Renforcement des régimes autoritaires
Les dissensions croissantes entre alliés occidentaux renforcent mécaniquement le camp des dictateurs, qui rêvent de mettre à bas l'ordre international établi. À force de menacer ses adversaires d'apocalypse sans toujours passer à l'action, Trump leur envoie un message inquiétant et contre-productif. Vladimir Poutine, qui poursuit sa guerre en Ukraine, peut se croire libre d'ouvrir de nouveaux fronts stratégiques. Quant à Xi Jinping, il a certainement noté que deux groupes aéronavals américains et une constellation de bases militaires au Moyen-Orient ont été incapables de rouvrir rapidement un détroit bloqué par un pays aussi affaibli que l'Iran. On imagine sans peine ce que l'Armée populaire de libération chinoise serait capable de réaliser dans le détroit de Taïwan dans des circonstances similaires.
Pressions politiques intérieures
Autre signe d'inquiétude majeur : Trump a perdu des points précieux au sein des opinions publiques occidentales. Samedi dernier, dans les cortèges pro-Gaza à Paris, on voyait fleurir de nombreux drapeaux de la République islamique d'Iran. L'épisode du pilote américain dont l'avion a été abattu, recherché pendant de longues heures puis sauvé in extremis, est particulièrement révélateur des tensions. On a senti en Occident poindre une joie mauvaise et inquiétante. Son sauvetage spectaculaire a suscité des critiques virulentes sur la débauche de moyens mis en œuvre, comme si certains auraient préféré voir le pilote tomber aux mains de tortionnaires et subir le sort tragique d'un Daniel Pearl – le journaliste américain pris en otage et assassiné par des membres d'Al-Qaïda en 2002.
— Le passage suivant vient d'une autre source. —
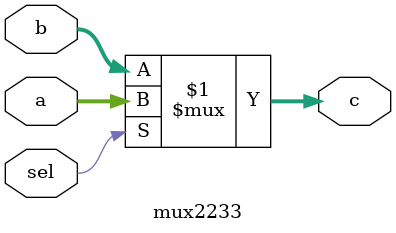
<source format=v>
`timescale 1ns / 1ps
module mux2233(
    input [31:0] a,
    input [31:0] b,
    input sel,
    output [31:0] c
    );
	 assign c = (sel)? a:b;


endmodule

</source>
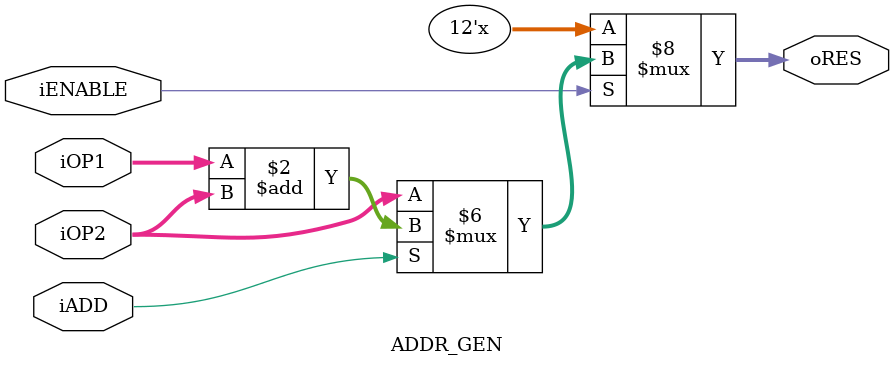
<source format=v>

`include "const.h"

`default_nettype none

module ADDR_GEN #(parameter _DELAY = 700)
  (
   input wire 	     iENABLE,
   input wire        iADD, // 1: add iOP1 and iOP2, 0: iOP2 goes through
   input wire [11:0] iOP1, // operand 1
   input wire [11:0] iOP2, // operand 2
   output reg [11:0] oRES  // result of operation
   );

   initial begin
      oRES <= 12'ozzz;
   end

   always @(iENABLE) #_DELAY begin
      if (iENABLE) begin 
	 if (iADD) oRES <= iOP1 + iOP2; // relative address
	 else oRES <= iOP2;	// absolute address
      end
      else oRES <= 12'bzzzz_zzzz_zzzz;
   end
endmodule

`default_nettype wire

</source>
Mais c'est chez lui, aux États-Unis, que Donald Trump doit se préparer à affronter la principale menace pour son pouvoir et sa légitimité. Son opinion publique va-t-elle « acheter » le scénario d'une victoire totale et sans partage ? Environ six Américains sur dix – soit 61 % – désapprouvent clairement sa gestion du conflit iranien, contre seulement 37 % d'avis favorables. Le président va-t-en guerre se retrouve pris en étau entre ceux qui détestent sa politique belliciste et ceux qui lui reprochent amèrement de s'être dégonflé au dernier moment – les tenants de la ligne « TACO » : Trump Always Chickens Out, ce qui signifie littéralement « Trump se dégonfle toujours ». Et les reproches vont tomber sur lui seul, car il dicte le scénario sans partage aucun, depuis Washington ou sa résidence de Mar-a-Lago.
Les élections de mi-mandat comme jugement ultime
Les élections de mi-mandat de novembre prochain seront le vrai juge de paix de la méthode des « ultimatrumps ». Le principal espoir pour Trump réside dans le fait que les démocrates sont quasiment aussi rejetés que lui par les électeurs américains. Rien n'indique clairement qu'ils parviendront à reprendre le contrôle du Sénat, même s'ils paraissent avoir plus de chances raisonnables de conquérir la Chambre des représentants. Tout va se jouer dans les urnes, lors d'un scrutin capital. Et si Trump se retrouve effectivement avec une chambre hostile, il lui faudra déployer tout son savoir-faire et son art de la négociation pour arracher des accords au Congrès. Probablement à coups d'ultimatums renouvelés, dans la continuité de sa stratégie habituelle.